[PROBLEM TO WORK ON]
In the records that follow, the lines from the one containing "right ankle: (148, 218, -37)" to the one containing "right knee: (269, 194, -36)", inclusive, are to be given again exactly.

[Structured pose outputs]
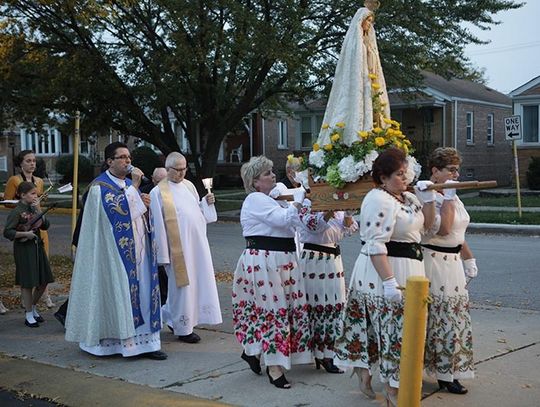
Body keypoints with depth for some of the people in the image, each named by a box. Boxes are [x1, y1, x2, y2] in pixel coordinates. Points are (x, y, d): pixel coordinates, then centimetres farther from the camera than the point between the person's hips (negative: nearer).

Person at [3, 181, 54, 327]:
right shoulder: (17, 212, -12)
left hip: (37, 247, 7)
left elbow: (45, 226, 3)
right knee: (28, 282, 1)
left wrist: (38, 210, -7)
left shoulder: (33, 208, 8)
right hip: (24, 249, -7)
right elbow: (7, 232, -16)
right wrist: (25, 234, -20)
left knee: (43, 281, 11)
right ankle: (29, 315, 14)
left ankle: (32, 307, 33)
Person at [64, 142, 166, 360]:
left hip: (138, 249, 7)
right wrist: (134, 185, -19)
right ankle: (122, 341, 7)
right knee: (119, 292, -3)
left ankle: (144, 341, 8)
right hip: (117, 251, -7)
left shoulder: (130, 183, 16)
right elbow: (119, 208, -22)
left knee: (142, 291, 4)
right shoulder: (100, 185, -7)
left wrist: (145, 204, 0)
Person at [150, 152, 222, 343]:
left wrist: (207, 202, -1)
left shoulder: (189, 185, 11)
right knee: (182, 285, 2)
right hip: (178, 246, -6)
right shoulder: (158, 192, -8)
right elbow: (158, 224, -11)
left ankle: (170, 314, 30)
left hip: (197, 243, 7)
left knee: (196, 282, 11)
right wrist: (163, 254, -14)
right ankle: (183, 329, 16)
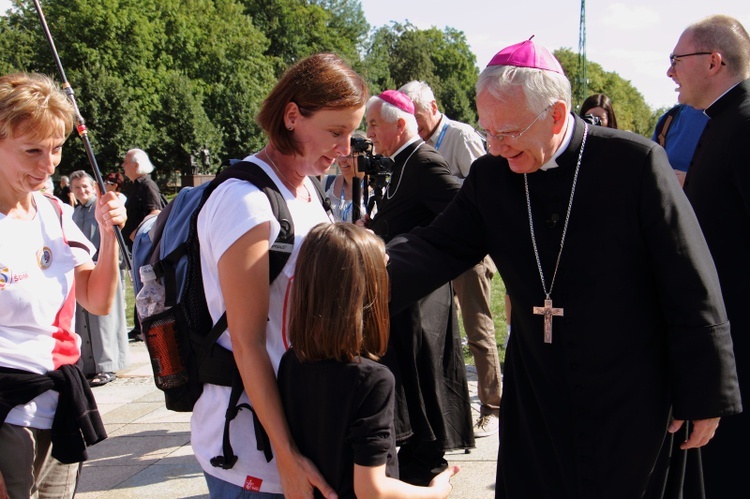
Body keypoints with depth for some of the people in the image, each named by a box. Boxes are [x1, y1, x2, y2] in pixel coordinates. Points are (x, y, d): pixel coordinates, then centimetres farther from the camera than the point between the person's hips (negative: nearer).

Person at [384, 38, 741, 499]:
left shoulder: (635, 163, -14)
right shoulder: (490, 176, -1)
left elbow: (692, 291, -11)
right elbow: (436, 249, -6)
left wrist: (706, 396, -8)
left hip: (630, 405, -3)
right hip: (536, 400, 4)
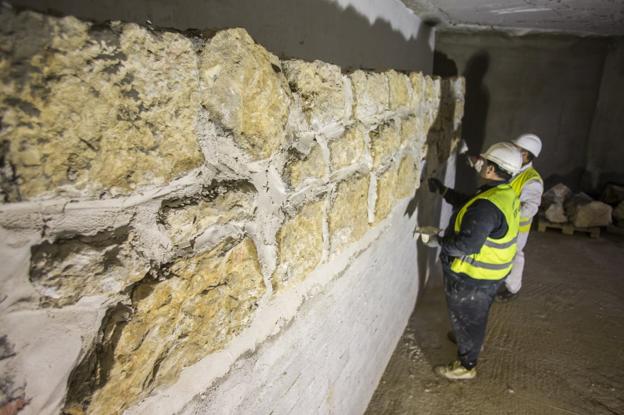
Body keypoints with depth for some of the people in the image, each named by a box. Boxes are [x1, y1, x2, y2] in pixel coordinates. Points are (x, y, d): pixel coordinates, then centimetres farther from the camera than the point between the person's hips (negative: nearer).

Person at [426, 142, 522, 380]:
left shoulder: (488, 205, -34)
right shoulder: (506, 194, -2)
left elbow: (467, 244, -36)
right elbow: (469, 205, 12)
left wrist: (439, 242, -21)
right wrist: (444, 191, 11)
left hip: (473, 277, -9)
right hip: (492, 272, 9)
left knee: (466, 318, 11)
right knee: (476, 314, 31)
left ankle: (466, 366, 29)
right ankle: (472, 341, 56)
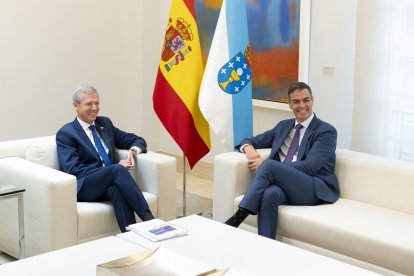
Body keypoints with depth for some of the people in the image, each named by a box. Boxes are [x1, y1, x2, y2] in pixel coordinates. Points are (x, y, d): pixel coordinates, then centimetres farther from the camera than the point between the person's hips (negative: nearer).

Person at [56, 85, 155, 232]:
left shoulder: (105, 123, 19)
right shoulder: (66, 133, 2)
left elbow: (137, 140, 24)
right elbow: (73, 170, -10)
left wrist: (132, 151, -3)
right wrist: (116, 168, -15)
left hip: (109, 185, 4)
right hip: (83, 187, -4)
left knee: (117, 188, -35)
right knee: (117, 169, -33)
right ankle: (148, 218, -37)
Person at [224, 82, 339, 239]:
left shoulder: (327, 131, 1)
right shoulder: (283, 126, 21)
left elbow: (309, 167, -12)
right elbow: (250, 141, 26)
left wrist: (266, 165, -15)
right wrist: (249, 148, -2)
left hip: (316, 190, -4)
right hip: (286, 186, 4)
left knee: (269, 165, -30)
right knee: (269, 194, -36)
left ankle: (237, 218, -32)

[ANSWER BELOW]
right ankle: (148, 218, -37)
Person at [224, 82, 339, 239]:
left shoulder: (327, 131, 1)
right shoulder: (283, 126, 21)
left elbow: (309, 167, -12)
right elbow: (250, 141, 26)
left wrist: (266, 165, -15)
right wrist: (249, 148, -2)
left hip: (316, 190, -4)
right hip: (286, 186, 4)
left knee: (269, 165, -30)
right knee: (269, 194, -36)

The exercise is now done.